Yes, with this applied I was able to kexec reboot from a kernel with
ioatdma loaded and have ioatdma work in the new kernel. So:

Tested-by: Roland Dreier <[email protected]>

Thanks!

2009-12-18 22:24:00

by Dan Williams

[permalink] [raw]
Subject: Re: kexec reboot broken with ioatdma?

On Fri, 2009-12-18 at 15:20 -0700, Roland Dreier wrote:
> > Subject: ioat2,3: put channel hardware in known state at init
> >
> > Put the ioat2 and ioat3 state machines in the halted state with all
> > errors cleared.
>
> Yes, with this applied I was able to kexec reboot from a kernel with
> ioatdma loaded and have ioatdma work in the new kernel. So:
>
> Tested-by: Roland Dreier <[email protected]>

What was that, all of 8 minutes to turn that test around! :-) Nice.

Thanks,
Dan

2009-12-18 22:32:30

by Roland Dreier

[permalink] [raw]
Subject: Re: kexec reboot broken with ioatdma?

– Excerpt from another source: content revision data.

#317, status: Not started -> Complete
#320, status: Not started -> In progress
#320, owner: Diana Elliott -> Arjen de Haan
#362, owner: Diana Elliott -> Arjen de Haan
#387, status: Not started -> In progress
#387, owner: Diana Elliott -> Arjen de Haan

> What was that, all of 8 minutes to turn that test around! :-) Nice.

Well, a kexec reboot takes < 30 seconds, and this is a *very* fast box,
so rebuilding the kernel is another 30 seconds. So I was really just
slacking off for about 7 of those minutes :)

- R.

2009-12-19 07:34:12

by Simon Horman

[permalink] [raw]
Subject: Re: kexec reboot broken with ioatdma?

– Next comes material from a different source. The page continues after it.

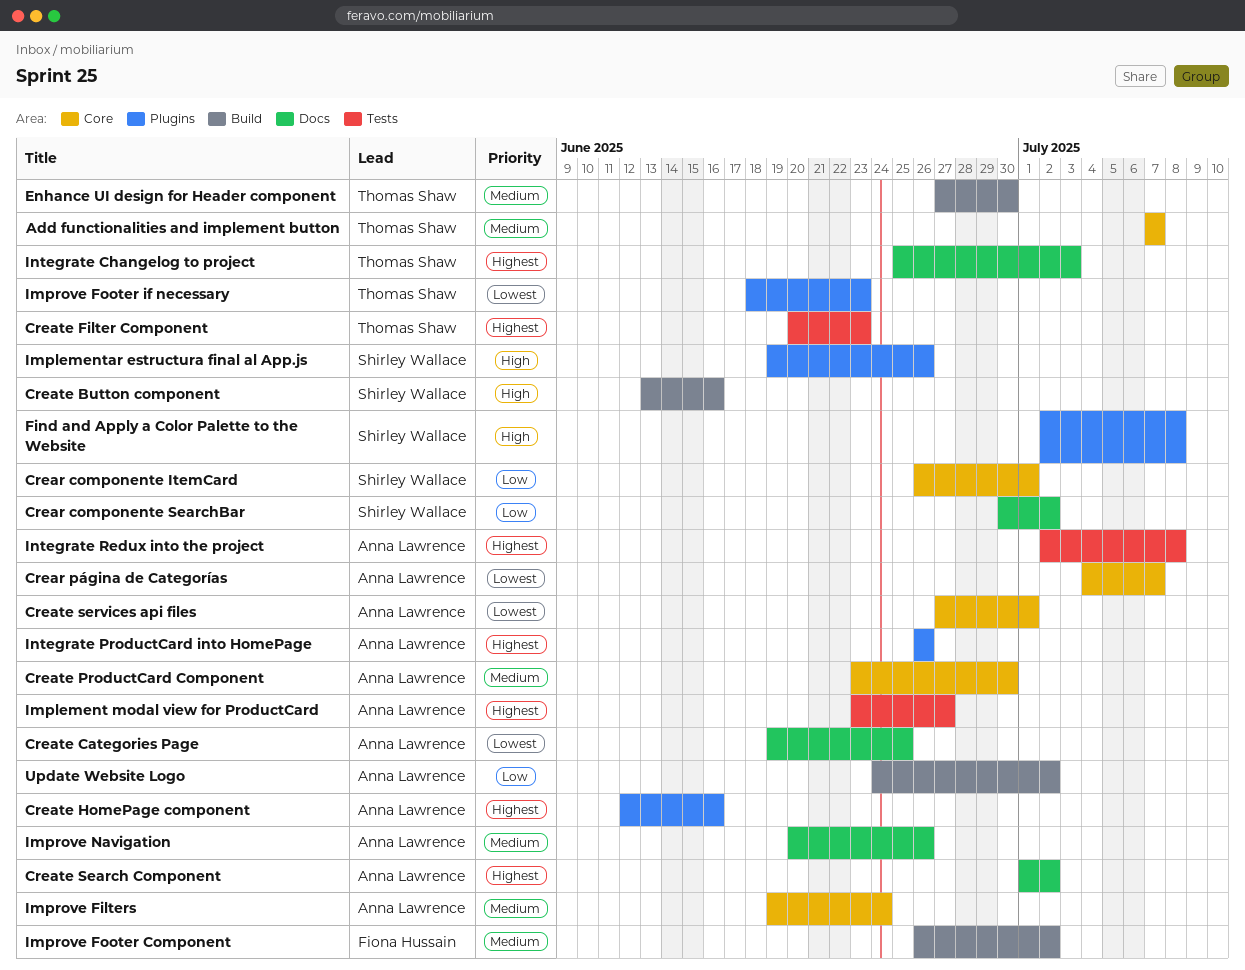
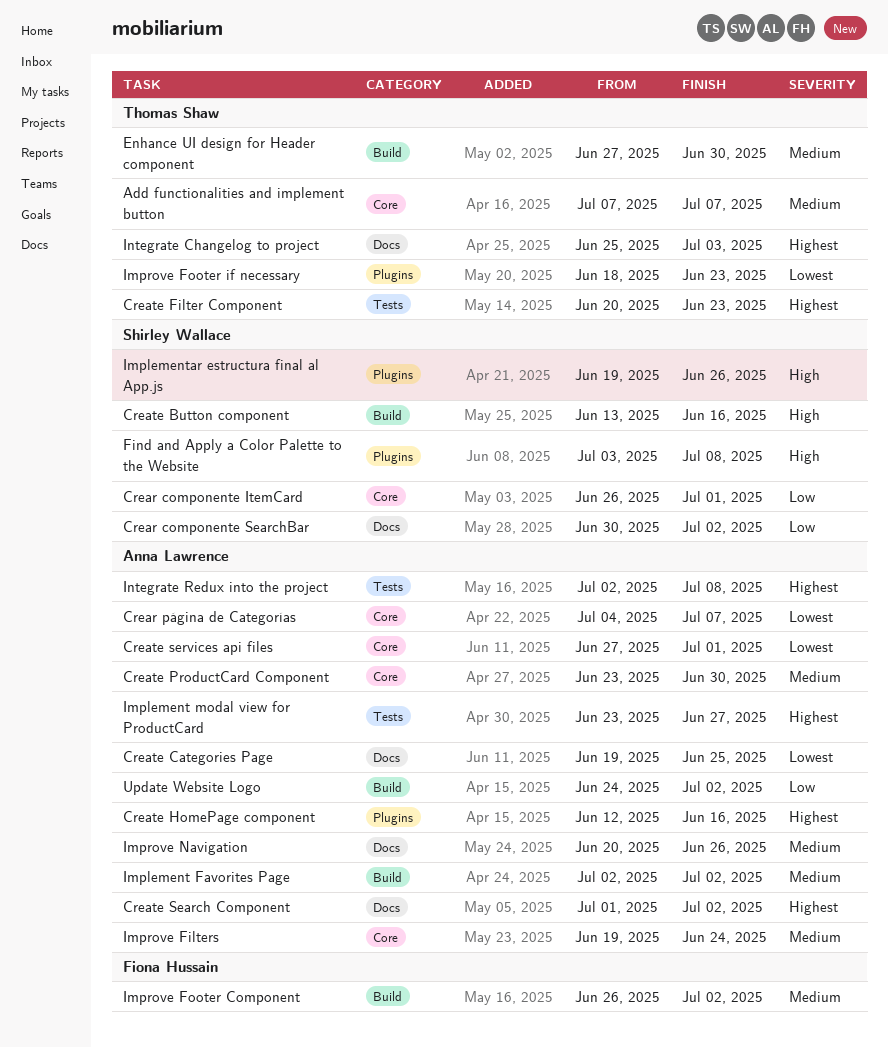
Find and Apply a Color Palette to the Website, start: Jul 2 -> Jul 3
Implement Favorites Page: none -> present
Integrate ProductCard into HomePage: present -> none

On Fri, Dec 18, 2009 at 02:20:02PM -0800, Roland Dreier wrote:
>
> > Subject: ioat2,3: put channel hardware in known state at init
> >
> > Put the ioat2 and ioat3 state machines in the halted state with all
> > errors cleared.
>
> Yes, with this applied I was able to kexec reboot from a kernel with
> ioatdma loaded and have ioatdma work in the new kernel. So:
>
> Tested-by: Roland Dreier <[email protected]>

This seems fine to me from a kexec point of view

Acked-by: Simon Horman <[email protected]>